Reputation: 959
I would like R to take a word in a column in a dataset, and return a value from a website. The code I have so far is below. So, for each word in the data frame column, it will go to the website and return the pronunciation (for example, the pronunciation on http://www.speech.cs.cmu.edu/cgi-bin/cmudict?in=word&stress=-s is "W ER1 D"). I have looked at the HTML of the website, and it's unclear what I would need to enter to return this value - it's between <tt>
and </tt>
but there are many of these. I'm also not sure how to then get that value into R. Thank you.
library(xml2)
for (word in df$word) {
result <- read_html("http://www.speech.cs.cmu.edu/cgi-bin/cmudict?in="word"&stress=-s")
}
Upvotes: 2
Views: 12167
Reputation: 251
Parsing HTML is a tricky task in R. There are a couple ways though. If the HTML converts well to XML and the website/API always returns the same structure then you can use tools to parse XML. Otherwise you could use regex and call stringr::str_extract()
on the HTML.
For your case, it is fairly easy to get the value you're looking for using XML tools. It's true that there are a lot of <tt>
tags but the one you want is always in the second instance so you can just pull out that one.

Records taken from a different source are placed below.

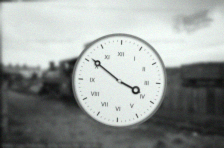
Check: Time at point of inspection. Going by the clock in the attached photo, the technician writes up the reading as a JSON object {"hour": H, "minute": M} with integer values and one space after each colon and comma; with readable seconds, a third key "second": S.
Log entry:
{"hour": 3, "minute": 51}
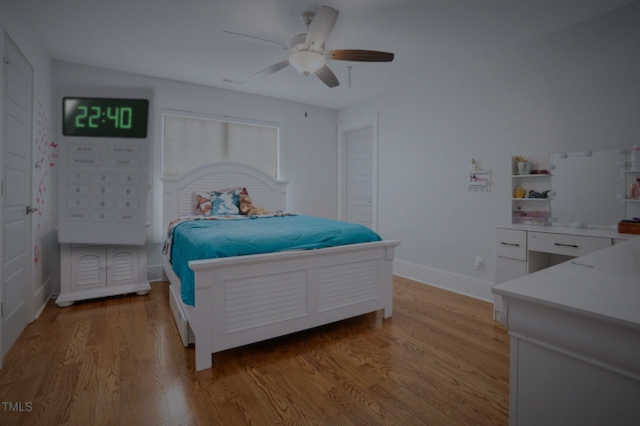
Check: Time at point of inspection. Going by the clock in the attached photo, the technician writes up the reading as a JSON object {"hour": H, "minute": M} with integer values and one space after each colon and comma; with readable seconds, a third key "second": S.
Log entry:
{"hour": 22, "minute": 40}
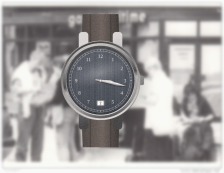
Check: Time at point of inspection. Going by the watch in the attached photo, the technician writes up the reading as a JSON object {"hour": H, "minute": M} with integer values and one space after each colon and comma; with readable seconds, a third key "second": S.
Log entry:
{"hour": 3, "minute": 17}
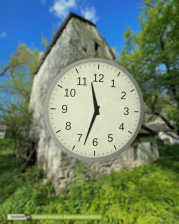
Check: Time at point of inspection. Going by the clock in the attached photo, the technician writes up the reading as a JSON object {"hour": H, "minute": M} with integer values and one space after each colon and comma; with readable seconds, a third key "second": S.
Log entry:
{"hour": 11, "minute": 33}
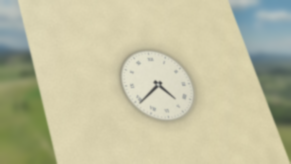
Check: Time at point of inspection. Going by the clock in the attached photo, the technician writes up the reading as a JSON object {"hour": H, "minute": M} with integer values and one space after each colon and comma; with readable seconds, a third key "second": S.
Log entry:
{"hour": 4, "minute": 39}
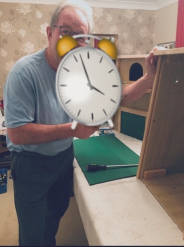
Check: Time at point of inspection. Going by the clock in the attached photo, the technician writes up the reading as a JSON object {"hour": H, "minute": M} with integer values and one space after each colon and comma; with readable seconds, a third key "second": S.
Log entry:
{"hour": 3, "minute": 57}
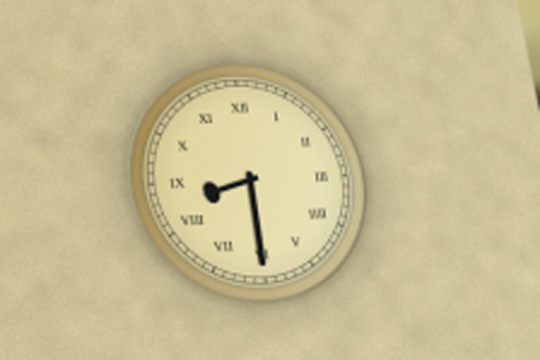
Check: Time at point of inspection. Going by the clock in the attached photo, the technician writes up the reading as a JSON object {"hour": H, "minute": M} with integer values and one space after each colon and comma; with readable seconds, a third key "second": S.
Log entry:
{"hour": 8, "minute": 30}
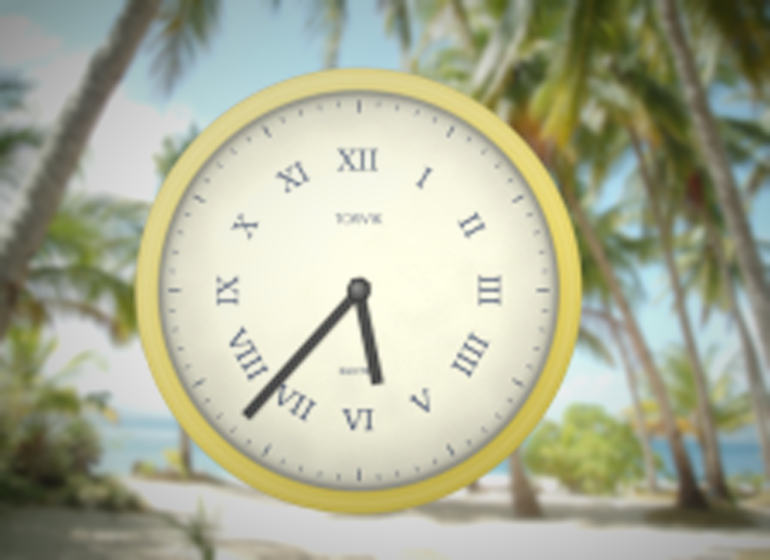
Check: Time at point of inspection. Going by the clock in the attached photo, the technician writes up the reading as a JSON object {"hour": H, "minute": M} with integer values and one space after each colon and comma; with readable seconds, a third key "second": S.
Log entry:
{"hour": 5, "minute": 37}
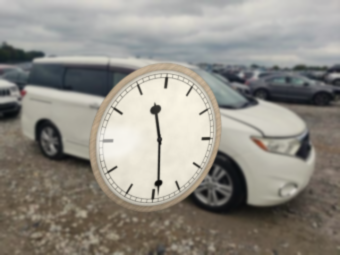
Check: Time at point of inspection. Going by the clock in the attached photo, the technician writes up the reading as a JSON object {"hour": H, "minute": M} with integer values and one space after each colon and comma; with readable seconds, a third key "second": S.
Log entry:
{"hour": 11, "minute": 29}
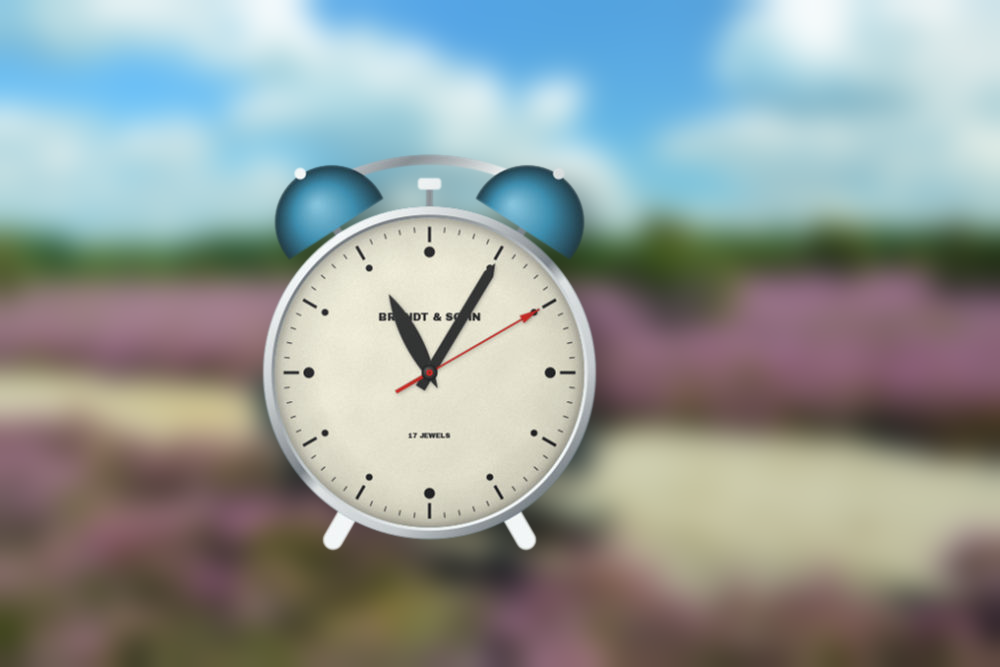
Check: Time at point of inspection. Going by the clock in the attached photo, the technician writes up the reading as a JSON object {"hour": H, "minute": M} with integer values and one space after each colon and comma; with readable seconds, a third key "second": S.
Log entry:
{"hour": 11, "minute": 5, "second": 10}
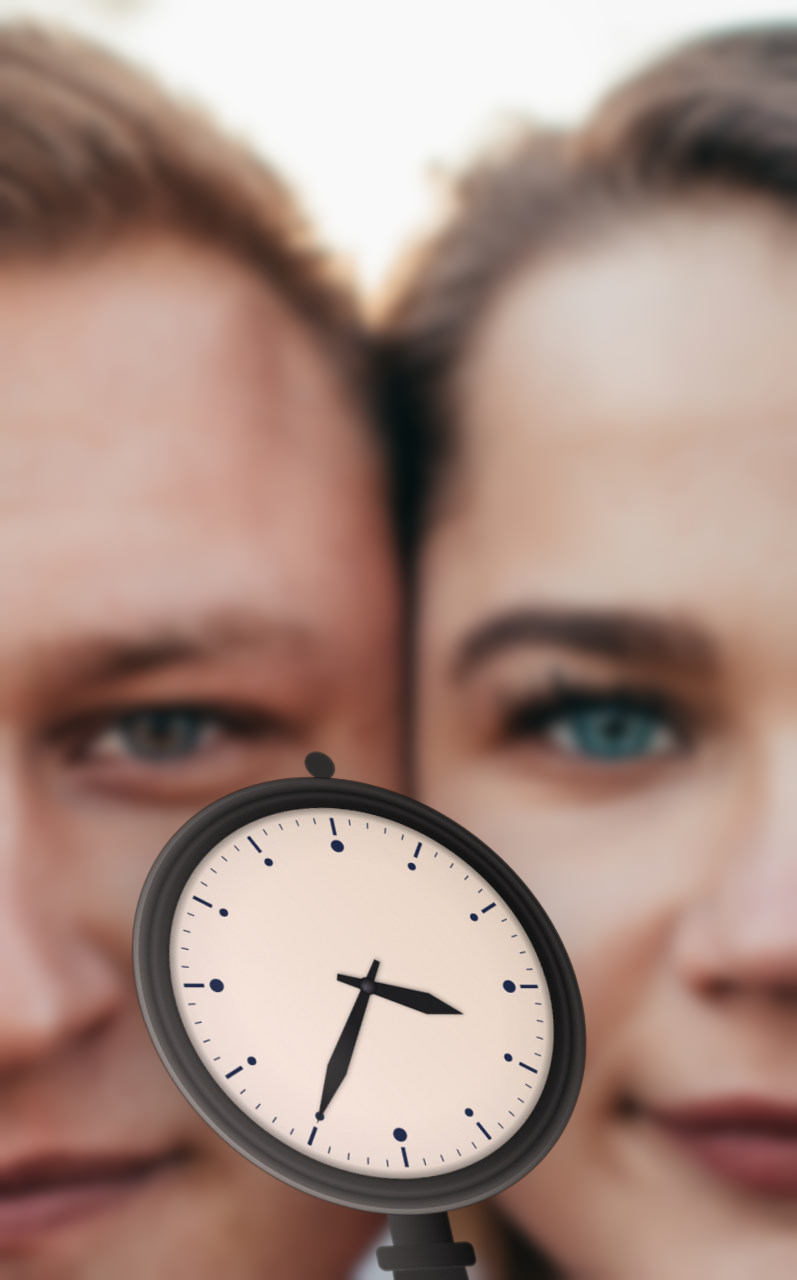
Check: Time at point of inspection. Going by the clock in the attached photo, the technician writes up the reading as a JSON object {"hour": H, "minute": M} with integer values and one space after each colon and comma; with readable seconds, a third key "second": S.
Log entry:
{"hour": 3, "minute": 35}
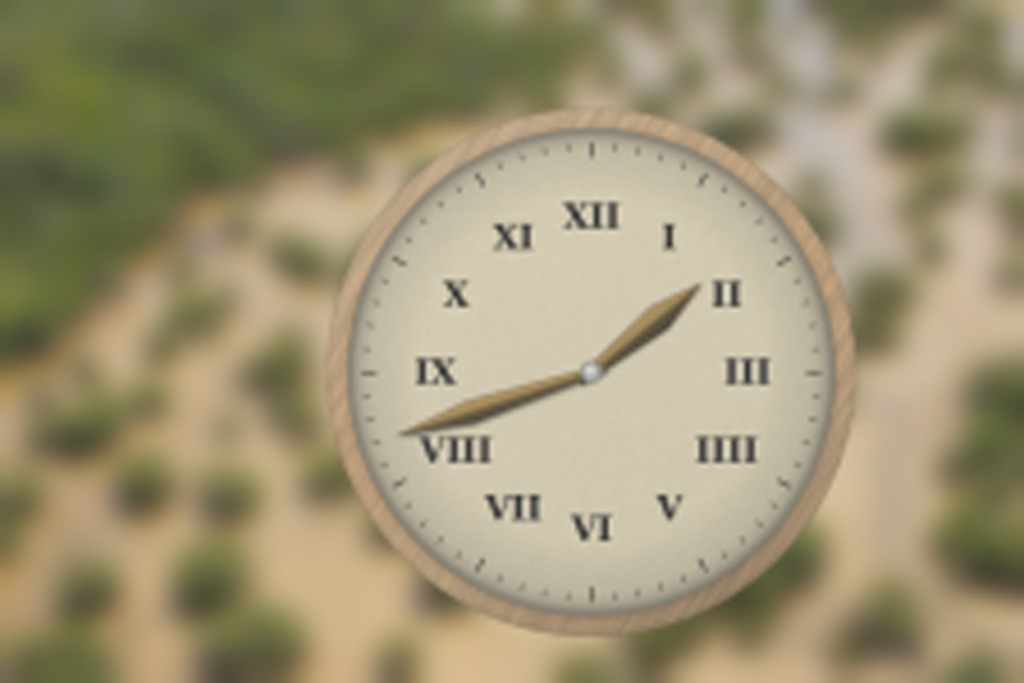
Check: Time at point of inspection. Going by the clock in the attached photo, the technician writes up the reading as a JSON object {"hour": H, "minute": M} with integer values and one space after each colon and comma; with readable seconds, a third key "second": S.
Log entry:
{"hour": 1, "minute": 42}
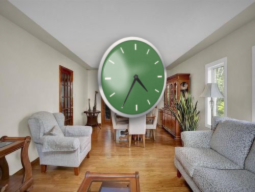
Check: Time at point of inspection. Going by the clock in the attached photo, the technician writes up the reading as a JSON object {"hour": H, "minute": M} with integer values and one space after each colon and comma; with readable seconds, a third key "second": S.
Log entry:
{"hour": 4, "minute": 35}
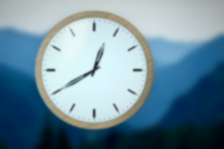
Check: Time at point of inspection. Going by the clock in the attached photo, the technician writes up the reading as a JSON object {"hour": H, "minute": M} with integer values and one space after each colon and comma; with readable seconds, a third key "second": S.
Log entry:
{"hour": 12, "minute": 40}
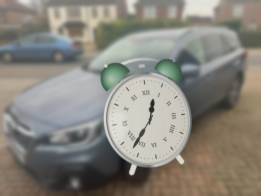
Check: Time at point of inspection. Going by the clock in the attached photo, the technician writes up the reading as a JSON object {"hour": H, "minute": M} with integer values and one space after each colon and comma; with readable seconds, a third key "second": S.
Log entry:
{"hour": 12, "minute": 37}
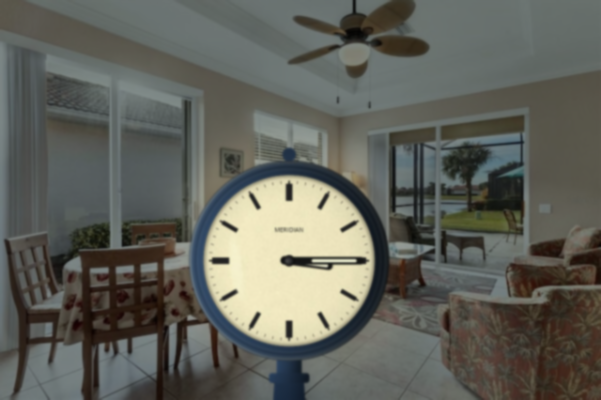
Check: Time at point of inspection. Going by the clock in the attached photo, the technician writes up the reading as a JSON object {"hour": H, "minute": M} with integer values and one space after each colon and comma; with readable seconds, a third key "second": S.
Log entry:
{"hour": 3, "minute": 15}
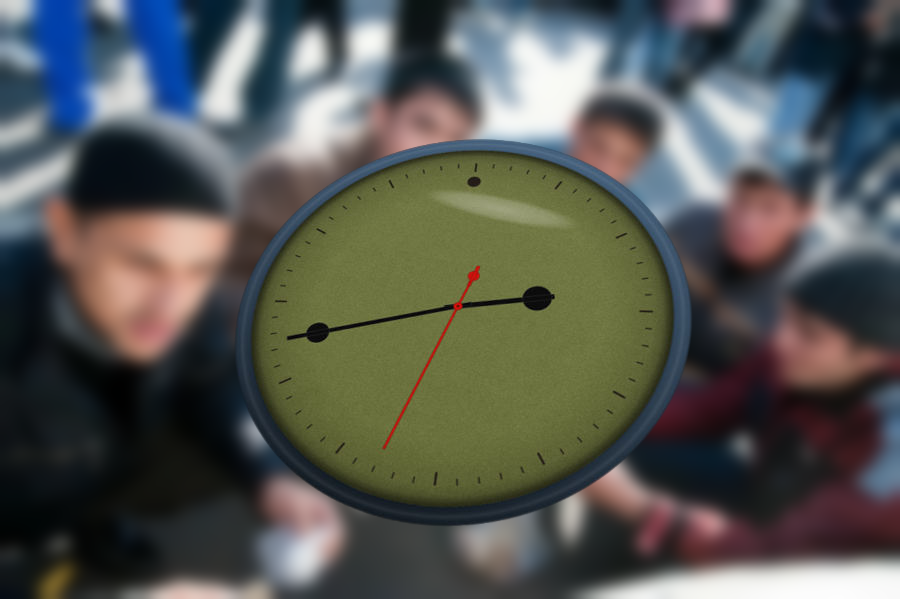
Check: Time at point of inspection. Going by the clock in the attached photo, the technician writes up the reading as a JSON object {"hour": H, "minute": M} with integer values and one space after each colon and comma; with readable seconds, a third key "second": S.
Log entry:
{"hour": 2, "minute": 42, "second": 33}
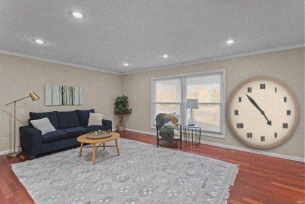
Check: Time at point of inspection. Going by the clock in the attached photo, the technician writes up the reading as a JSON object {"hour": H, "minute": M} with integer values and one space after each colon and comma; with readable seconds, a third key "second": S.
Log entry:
{"hour": 4, "minute": 53}
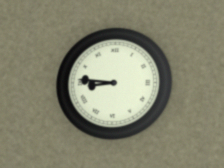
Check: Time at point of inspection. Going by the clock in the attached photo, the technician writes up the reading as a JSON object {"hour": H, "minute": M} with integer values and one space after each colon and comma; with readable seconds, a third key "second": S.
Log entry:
{"hour": 8, "minute": 46}
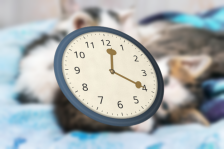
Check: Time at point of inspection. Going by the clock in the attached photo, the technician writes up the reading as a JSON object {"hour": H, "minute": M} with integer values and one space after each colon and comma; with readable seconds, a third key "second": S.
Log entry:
{"hour": 12, "minute": 20}
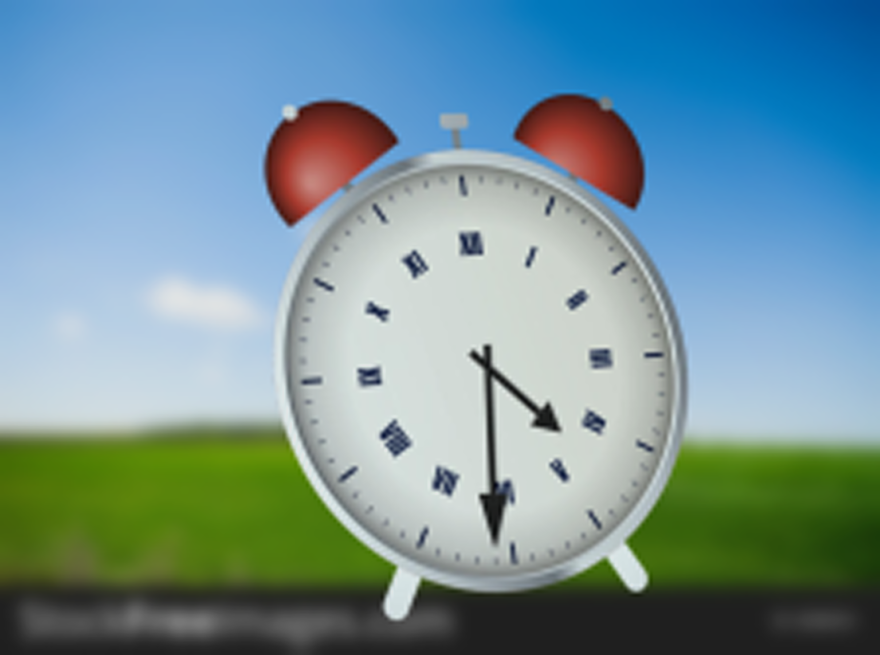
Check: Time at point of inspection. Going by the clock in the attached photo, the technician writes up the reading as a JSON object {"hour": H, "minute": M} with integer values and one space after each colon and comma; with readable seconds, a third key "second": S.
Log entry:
{"hour": 4, "minute": 31}
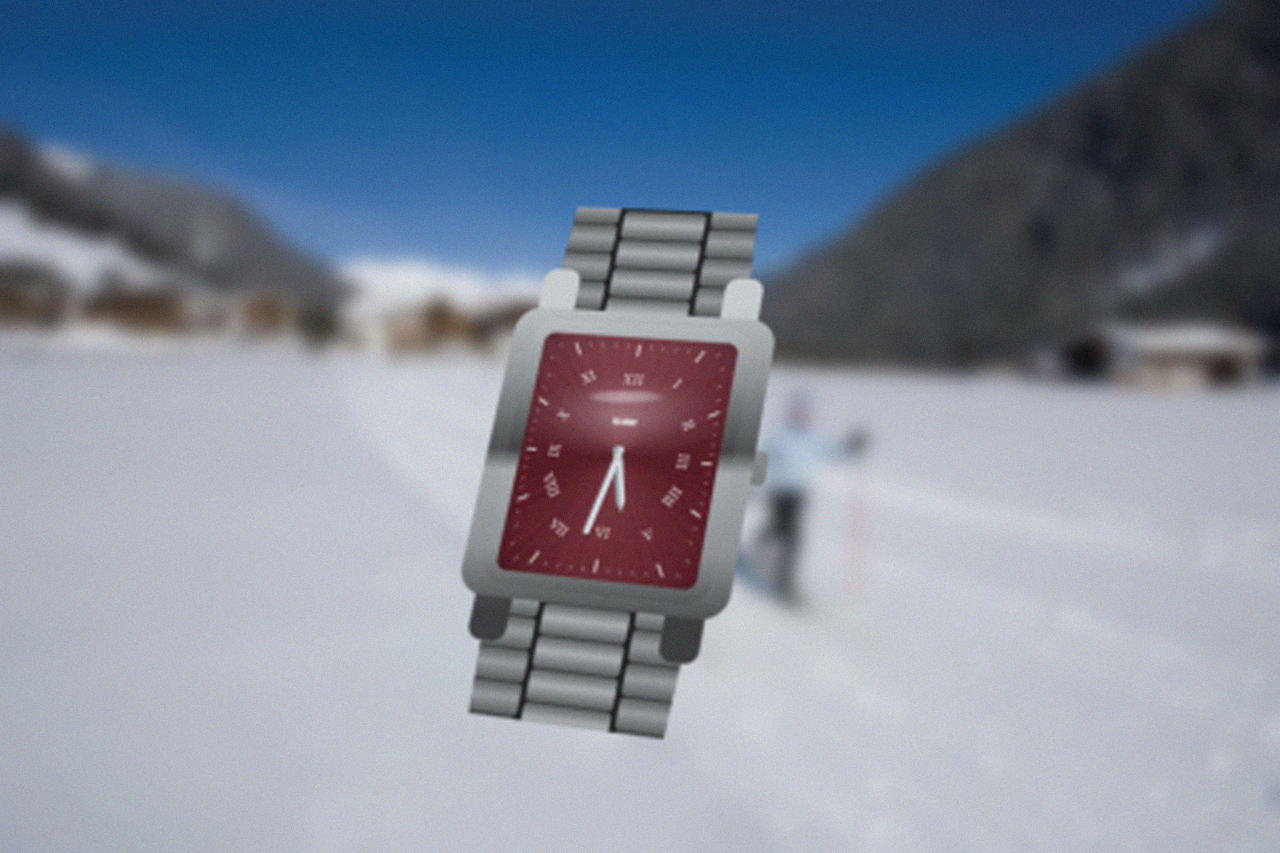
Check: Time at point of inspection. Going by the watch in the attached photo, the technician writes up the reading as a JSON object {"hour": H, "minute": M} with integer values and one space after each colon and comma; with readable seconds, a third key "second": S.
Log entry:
{"hour": 5, "minute": 32}
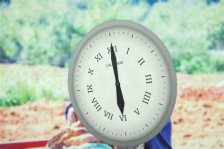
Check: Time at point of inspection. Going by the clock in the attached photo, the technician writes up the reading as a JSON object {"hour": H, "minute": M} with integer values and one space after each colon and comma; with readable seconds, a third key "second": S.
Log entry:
{"hour": 6, "minute": 0}
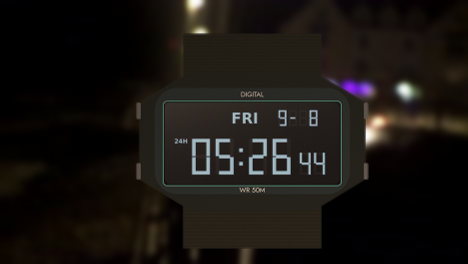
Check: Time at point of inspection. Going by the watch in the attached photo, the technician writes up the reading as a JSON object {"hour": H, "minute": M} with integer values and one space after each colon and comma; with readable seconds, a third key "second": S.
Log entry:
{"hour": 5, "minute": 26, "second": 44}
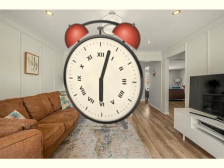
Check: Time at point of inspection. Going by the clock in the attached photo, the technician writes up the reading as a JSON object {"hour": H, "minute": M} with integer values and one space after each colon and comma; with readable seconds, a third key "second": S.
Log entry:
{"hour": 6, "minute": 3}
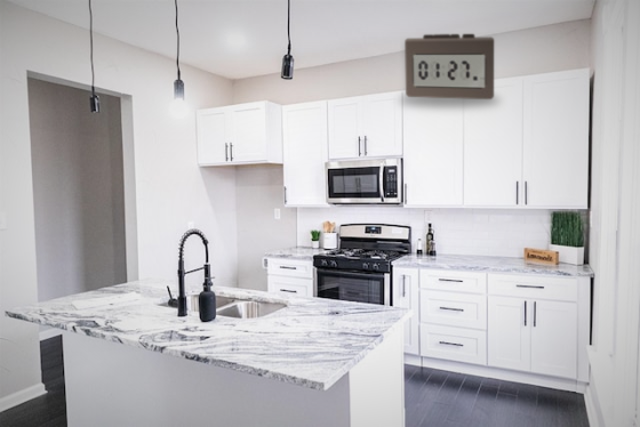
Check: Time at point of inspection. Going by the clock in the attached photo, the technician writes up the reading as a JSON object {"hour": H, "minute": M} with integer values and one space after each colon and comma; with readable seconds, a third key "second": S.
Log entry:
{"hour": 1, "minute": 27}
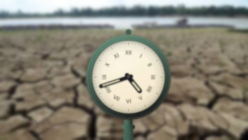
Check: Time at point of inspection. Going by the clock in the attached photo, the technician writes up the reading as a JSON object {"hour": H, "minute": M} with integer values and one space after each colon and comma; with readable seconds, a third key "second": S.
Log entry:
{"hour": 4, "minute": 42}
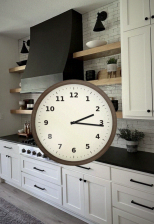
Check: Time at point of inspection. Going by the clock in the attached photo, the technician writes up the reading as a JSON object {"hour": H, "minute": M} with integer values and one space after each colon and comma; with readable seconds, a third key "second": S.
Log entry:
{"hour": 2, "minute": 16}
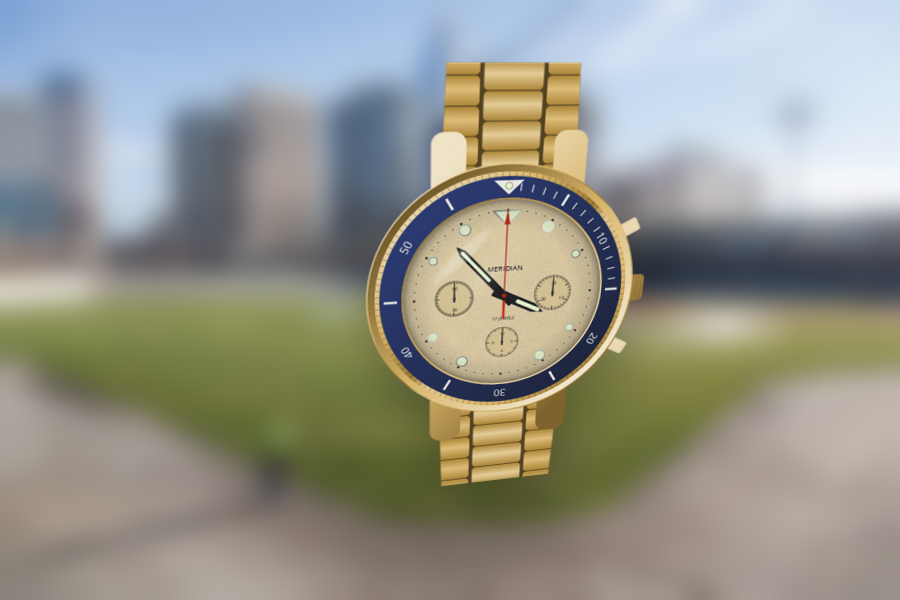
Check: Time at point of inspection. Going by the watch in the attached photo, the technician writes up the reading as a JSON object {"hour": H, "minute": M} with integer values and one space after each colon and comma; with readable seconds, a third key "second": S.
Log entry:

#load packages. dplyr is just to use the pipe %>% function
library(httr)
library(XML)
library(dplyr)
#test words
wordlist = c('happy', 'sad')
for (word in wordlist){
#build the url and GET the result
url <- paste0("http://www.speech.cs.cmu.edu/cgi-bin/cmudict?in=",word,"&stress=-s")
h <- handle(url)
res <- GET(handle = h)
#parse the HTML
resXML <- htmlParse(content(res, as = "text"))
#retrieve second <tt>
print(getNodeSet(resXML, '//tt[2]') %>% sapply(., xmlValue))
#don't abuse your API
Sys.sleep(0.1)
}
>[1] "HH AE1 P IY0 ."
>[1] "S AE1 D ."
Good luck!
EDIT: This code will return a dataframe:
#load packages. dplyr is just to use the pipe %>% function
library(httr)
library(XML)
library(dplyr)
#test words
wordlist = c('happy', 'sad')
#initializae the dataframe with pronunciation field
pronunciation_list <- data.frame(pronunciation=character(),stringsAsFactors = F)
#loop over the words
for (word in wordlist){
#build the url and GET the result
url <- paste0("http://www.speech.cs.cmu.edu/cgi-bin/cmudict?in=",word,"&stress=-s")
h <- handle(url)
res <- GET(handle = h)
#parse the HTML
resXML <- htmlParse(content(res, as = "text"))
#retrieve second <tt>
to_add <- data.frame(pronunciation=(getNodeSet(resXML, '//tt[2]') %>% sapply(., xmlValue)))
#bind the data
pronunciation_list<- rbind(pronunciation_list, to_add)
#don't abuse your API
Sys.sleep(0.1)
}
Upvotes: 4